For firms’ management, widely if not across the board, to have responded with historically drastic measures one short quarter later is, to me, nothing short of surprising. Management deserves more credit than it may have gotten.

As an industry, we did respond with alacrity. Kudos where kudos are due.


Now, two last thoughts.

First, the human toll of layoffs.

Putting aside partners who were overdue to be “spoken to,” non-equity partners who were in place only because of a cowardly preference by their practice group leaders for avoiding awkward conversations, associates who long since “checked out” psychologically and in terms of commitment, and staff who might have come to view their jobs as sinecures–all of whom needed to be excused for the health of the firm overall, and overdue much of it was–there are still the legions of people who were collateral damage. People who were doing their best, even if it wasn’t good enough. My heart goes out to them, and I’ve known more than a few.

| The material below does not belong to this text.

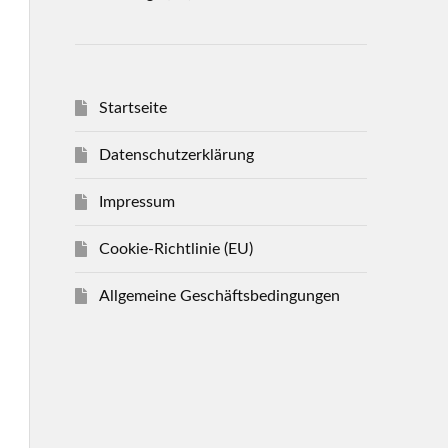
Startseite
Datenschutzerklärung
Impressum
Cookie-Richtlinie (EU)
Allgemeine Geschäftsbedingungen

But second, the Darwinian logic of the marketplace that compels firms to sustain PPP in the face of the most gruesome downturn in any of our careers is not cavalier and not selfish.

Why is PPP so important?

Because it is nothing less than the lifeblood, in today’s currency, of firms’ ability to compete for talent in the market. (Whether tomorrow could look different is a story for another day.)

If management allows PPP to take a serious hit in today’s hyper-mobile environment, they may find that all of a sudden there are fewer partners and no profits. Lights out. And that, of course, is when the collateral damage to the secretaries with 20 years’ service and a learning-disabled child at home hits you between the eyes.

Jack (“Neutron Jack”) Welch famously said that his 20/70/10 forced-ranking of stars, the solid bench, and the ankle weights who had to be cut off, was not inhumane. It was the only way to provide a healthy and ever-renewing organizational environment going forward in which the stars and the solid citizens would not be tethered to the subpar and the serving-time.

So looking ahead to 2010, take heart. By and large we did what we had to do at the start of 2009, and the numbers, which overall and in the long run don’t lie, are starting to report that story.